(DOCUMENT SECTION)

Fast Tensor Canonicalization in Rust

I recently had a need to do fast tensor canonicalization, but the library ecosystem for this was lacking. In physics and differential geometry, manipulating tensors and especially bringing them into canonical form under their index symmetries is a recurring and computationally intensive task. Every undergrad who takes their first relativity class understands the tensor gymnastics required can often be daunting, and in real-life problems they get even more gnarly.

While existing systems like Mathematica offer some support, and the Xperm.c library provides a high-performance C implementation, there was no, let's just say "modern" and open source solution. So I built a new butler-portugal library, a pure Rust implementation of the Butler-Portugal algorithm for tensor canonicalization.

(End DOCUMENT SECTION)
(LISTED ENTRIES)

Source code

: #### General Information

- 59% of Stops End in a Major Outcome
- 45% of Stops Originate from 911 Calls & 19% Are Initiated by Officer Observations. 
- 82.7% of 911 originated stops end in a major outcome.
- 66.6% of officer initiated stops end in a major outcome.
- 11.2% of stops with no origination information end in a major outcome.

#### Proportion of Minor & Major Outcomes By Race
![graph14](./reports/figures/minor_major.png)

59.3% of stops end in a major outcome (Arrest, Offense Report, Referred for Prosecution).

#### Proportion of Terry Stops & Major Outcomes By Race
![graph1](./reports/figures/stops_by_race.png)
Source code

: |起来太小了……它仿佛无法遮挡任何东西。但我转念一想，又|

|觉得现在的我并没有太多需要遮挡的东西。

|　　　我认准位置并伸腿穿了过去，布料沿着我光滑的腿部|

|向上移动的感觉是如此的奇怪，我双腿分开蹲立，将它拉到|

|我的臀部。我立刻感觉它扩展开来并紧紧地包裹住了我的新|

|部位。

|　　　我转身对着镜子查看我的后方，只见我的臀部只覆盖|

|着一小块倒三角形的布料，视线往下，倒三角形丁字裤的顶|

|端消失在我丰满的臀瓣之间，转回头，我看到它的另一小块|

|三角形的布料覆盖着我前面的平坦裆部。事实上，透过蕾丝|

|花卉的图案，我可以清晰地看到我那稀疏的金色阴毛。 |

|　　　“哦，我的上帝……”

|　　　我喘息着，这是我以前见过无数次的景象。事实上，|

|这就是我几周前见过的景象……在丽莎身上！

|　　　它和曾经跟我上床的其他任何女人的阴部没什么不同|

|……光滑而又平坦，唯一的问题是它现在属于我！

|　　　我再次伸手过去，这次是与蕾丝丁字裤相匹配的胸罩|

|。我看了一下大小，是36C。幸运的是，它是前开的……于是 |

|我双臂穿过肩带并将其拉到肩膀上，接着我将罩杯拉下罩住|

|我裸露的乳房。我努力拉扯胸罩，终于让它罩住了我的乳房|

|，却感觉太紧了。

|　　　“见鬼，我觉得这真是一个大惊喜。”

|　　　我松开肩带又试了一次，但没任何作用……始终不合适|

(End LISTED ENTRIES)

Summarize the tensor canonicalization post in two sentences.

Bringing tensors into canonical form under their index symmetries is a recurring, computationally intensive task in physics and differential geometry, yet the library ecosystem for doing it fast was lacking. Since existing options like Mathematica and the Xperm.c library offered no modern open source solution, the author built butler-portugal, a pure Rust implementation of the Butler-Portugal algorithm for tensor canonicalization.